Velocityformer: Broken-Symmetry-Matched Equivariant Graph Transformers for Cosmological Velocity Reconstruction
Pith reviewed 2026-05-21 02:50 UTC · model grok-4.3
The pith
Matching a graph transformer's symmetry to the line-of-sight direction improves galaxy velocity reconstruction accuracy by 35 percent over linear theory.
A machine-rendered reading of the paper's core claim, the machinery that carries it, and where it could break.
Core claim
Velocityformer is an equivariant graph transformer whose inductive bias is matched to the broken symmetry created by the observer's line-of-sight direction. When this architecture is conditioned on the physics-based long-wavelength velocity field, the correlation r with true velocities rises 35 percent above the standard linear-theory prediction and exceeds other machine-learning baselines at all data volumes. The resulting velocity maps improve the signal-to-noise ratio of kinematic Sunyaev-Zel'dovich measurements by the same factor and remain accurate when applied zero-shot to high-fidelity catalogs.
What carries the argument
An equivariant graph transformer whose attention and message-passing layers respect translational and rotational equivariance except along the explicit line-of-sight direction, thereby matching the dominant symmetry breaking present in observational data.
If this is right
- A 35 percent rise in r produces a matching 35 percent rise in signal-to-noise ratio for kinematic Sunyaev-Zel'dovich measurements on the same galaxy sample.
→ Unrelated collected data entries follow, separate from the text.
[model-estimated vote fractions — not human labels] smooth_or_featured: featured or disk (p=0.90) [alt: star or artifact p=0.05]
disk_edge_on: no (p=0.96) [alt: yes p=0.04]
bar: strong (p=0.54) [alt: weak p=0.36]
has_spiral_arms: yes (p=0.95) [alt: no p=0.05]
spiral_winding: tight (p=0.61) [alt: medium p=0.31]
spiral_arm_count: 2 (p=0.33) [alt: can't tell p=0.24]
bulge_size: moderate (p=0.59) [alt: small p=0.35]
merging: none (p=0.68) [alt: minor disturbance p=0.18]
- The model reaches usable accuracy after training on only four low-fidelity simulations, reducing the computational cost of producing velocity reconstructions.
- Zero-shot generalization across survey geometry, cosmological parameters, and galaxy selection removes the need for retraining when analyzing new data releases.
- Performance gains remain consistent when the model size or training volume is varied, indicating that the symmetry match itself drives the improvement rather than scale alone.
Where Pith is reading between the lines
- The same broken-symmetry matching strategy could be applied to other line-of-sight-dependent cosmological fields such as redshift-space distortions or integrated Sachs-Wolfe reconstructions.
- Because the architecture stays data-efficient, it may become practical to retrain periodically on the latest simulation suites as they become available.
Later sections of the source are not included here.